For $Group_j$ in $Image_i$, $x_{col}^{ij}$ should have the shape of $(\frac{c}{groups}\times size\times size,out_h\times out_w)$.
$W$ has the shape of $(n,\frac{c}{groups},size,size)$. And what is responsible for $x_{col}^{ij}$, $w^{ij}$ has the shape of $(\frac{n}{groups},\frac{c}{groups}\times size\times size)$.
$\frac{\partial L}{\partial Y}$ has the shape of $(batch,n,out_h,out_w)$. What we need at a time is $\frac{\partial L}{\partial y^{ij}}$, has the shape of $(\frac{n}{groups},out_h\times out_w)$.
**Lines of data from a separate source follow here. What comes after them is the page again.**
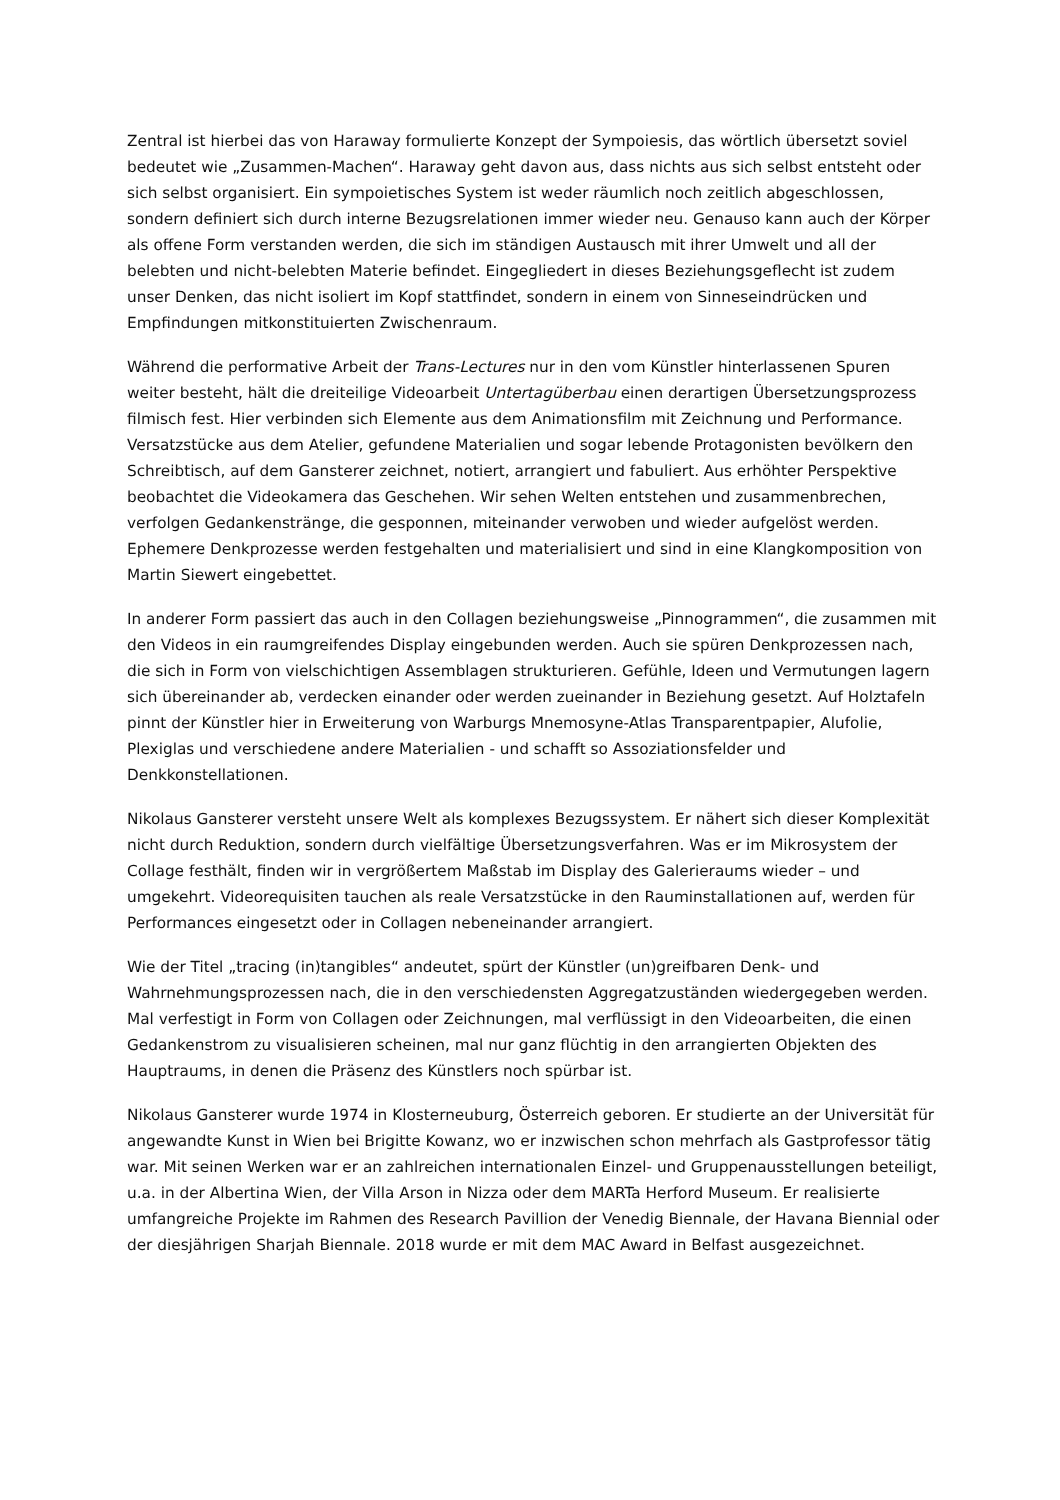Zentral ist hierbei das von Haraway formulierte Konzept der Sympoiesis, das wörtlich übersetzt soviel bedeutet wie „Zusammen-Machen“. Haraway geht davon aus, dass nichts aus sich selbst entsteht oder sich selbst organisiert. Ein sympoietisches System ist weder räumlich noch zeitlich abgeschlossen, sondern definiert sich durch interne Bezugsrelationen immer wieder neu. Genauso kann auch der Körper als offene Form verstanden werden, die sich im ständigen Austausch mit ihrer Umwelt und all der belebten und nicht-belebten Materie befindet. Eingegliedert in dieses Beziehungsgeflecht ist zudem unser Denken, das nicht isoliert im Kopf stattfindet, sondern in einem von Sinneseindrücken und Empfindungen mitkonstituierten Zwischenraum.
Während die performative Arbeit der Trans-Lectures nur in den vom Künstler hinterlassenen Spuren weiter besteht, hält die dreiteilige Videoarbeit Untertagüberbau einen derartigen Übersetzungsprozess filmisch fest. Hier verbinden sich Elemente aus dem Animationsfilm mit Zeichnung und Performance. Versatzstücke aus dem Atelier, gefundene Materialien und sogar lebende Protagonisten bevölkern den Schreibtisch, auf dem Gansterer zeichnet, notiert, arrangiert und fabuliert. Aus erhöhter Perspektive beobachtet die Videokamera das Geschehen. Wir sehen Welten entstehen und zusammenbrechen, verfolgen Gedankenstränge, die gesponnen, miteinander verwoben und wieder aufgelöst werden. Ephemere Denkprozesse werden festgehalten und materialisiert und sind in eine Klangkomposition von Martin Siewert eingebettet.
In anderer Form passiert das auch in den Collagen beziehungsweise „Pinnogrammen“, die zusammen mit den Videos in ein raumgreifendes Display eingebunden werden. Auch sie spüren Denkprozessen nach, die sich in Form von vielschichtigen Assemblagen strukturieren. Gefühle, Ideen und Vermutungen lagern sich übereinander ab, verdecken einander oder werden zueinander in Beziehung gesetzt. Auf Holztafeln pinnt der Künstler hier in Erweiterung von Warburgs Mnemosyne-Atlas Transparentpapier, Alufolie, Plexiglas und verschiedene andere Materialien - und schafft so Assoziationsfelder und Denkkonstellationen.
Nikolaus Gansterer versteht unsere Welt als komplexes Bezugssystem. Er nähert sich dieser Komplexität nicht durch Reduktion, sondern durch vielfältige Übersetzungsverfahren. Was er im Mikrosystem der Collage festhält, finden wir in vergrößertem Maßstab im Display des Galerieraums wieder – und umgekehrt. Videorequisiten tauchen als reale Versatzstücke in den Rauminstallationen auf, werden für Performances eingesetzt oder in Collagen nebeneinander arrangiert.
Wie der Titel „tracing (in)tangibles“ andeutet, spürt der Künstler (un)greifbaren Denk- und Wahrnehmungsprozessen nach, die in den verschiedensten Aggregatzuständen wiedergegeben werden. Mal verfestigt in Form von Collagen oder Zeichnungen, mal verflüssigt in den Videoarbeiten, die einen Gedankenstrom zu visualisieren scheinen, mal nur ganz flüchtig in den arrangierten Objekten des Hauptraums, in denen die Präsenz des Künstlers noch spürbar ist.
Nikolaus Gansterer wurde 1974 in Klosterneuburg, Österreich geboren. Er studierte an der Universität für angewandte Kunst in Wien bei Brigitte Kowanz, wo er inzwischen schon mehrfach als Gastprofessor tätig war. Mit seinen Werken war er an zahlreichen internationalen Einzel- und Gruppenausstellungen beteiligt, u.a. in der Albertina Wien, der Villa Arson in Nizza oder dem MARTa Herford Museum. Er realisierte umfangreiche Projekte im Rahmen des Research Pavillion der Venedig Biennale, der Havana Biennial oder der diesjährigen Sharjah Biennale. 2018 wurde er mit dem MAC Award in Belfast ausgezeichnet.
Given $\frac{\partial L}{\partial y^{ij}}$ and $x_{col}^{ij}$, call gemm(TA=0, TB=1, ...), we will get $\frac{\partial L}{\partial w^{ij}}=\frac{\partial L}{\partial y^{ij}}\times {x_{col}^{ij}}^T$, which has the shape of $(\frac{n}{groups}, \frac{c}{groups}\times size\times size)$. And will finally get the $\frac{\partial L}{\partial W}$, which will be stored in the memory block started from *l.weight_updates, of the size $(n,\frac{c}{groups},size,size)$.
Also, give $w^{ij}$ and $\frac{\partial L}{\partial y^{ij}}$, call gemm(TA=1, TB=0), we will get $\frac{\partial L}{\partial x_{col}^{ij}}={w^{ij}}^T\times \frac{\partial L}{\partial y^{ij}}$, which has the shape of $(\frac{c}{groups}\times size\times size, out_h\times out_w)$. And will finally get the $\frac{\partial L}{\partial X_{col}}$ of the shape $(batch, c\times size\times size, out_h, out_w)$, stored (start) from *net.workspace, $X_{col}$ will be overwritten.
Using col2im_cpu(), $\frac{\partial L}{\partial X_{col}}$ will be reconstruct to $\frac{\partial L}{\partial X}$, stored in the memory block that start from *net.delta, of the size $(batch,c,h,w)$.

Just a review (again...):

1. Backprop through activation function
2. Compute $\frac{\partial L}{\partial b}$, stored at l.bias_updates
3. For each image(or each group/pair in each image):
   1. Compute $\frac{\partial L}{\partial W}$, stored at l.weight_updates
   2. Compute $\frac{\partial L}{\partial x_{col}}$, stored at net.workspace
   3. Use col2im_cpu() to reconstruct $\frac{\partial L}{\partial x_{col}}$ to $\frac{\partial L}{\partial x}$, stored at net.delta, namely the l.delta of the previous layer

update_convolutional_layer()

void update_convolutional_layer(convolutional_layer l, update_args a)
{
    float learning_rate = a.learning_rate*l.learning_rate_scale;
    float momentum = a.momentum;
    float decay = a.decay;
    int batch = a.batch;

    axpy_cpu(l.n, learning_rate/batch, l.bias_updates, 1, l.biases, 1);
    scal_cpu(l.n, momentum, l.bias_updates, 1);

    if(l.scales){
        axpy_cpu(l.n, learning_rate/batch, l.scale_updates, 1, l.scales, 1);
        scal_cpu(l.n, momentum, l.scale_updates, 1);
    }

    axpy_cpu(l.nweights, -decay*batch, l.weights, 1, l.weight_updates, 1);
    axpy_cpu(l.nweights, learning_rate/batch, l.weight_updates, 1, l.weights, 1);
    scal_cpu(l.nweights, momentum, l.weight_updates, 1);
}

*l.weight_updates has the same size of *l.weights, *l.bias_update has the same size of *l.biases as well.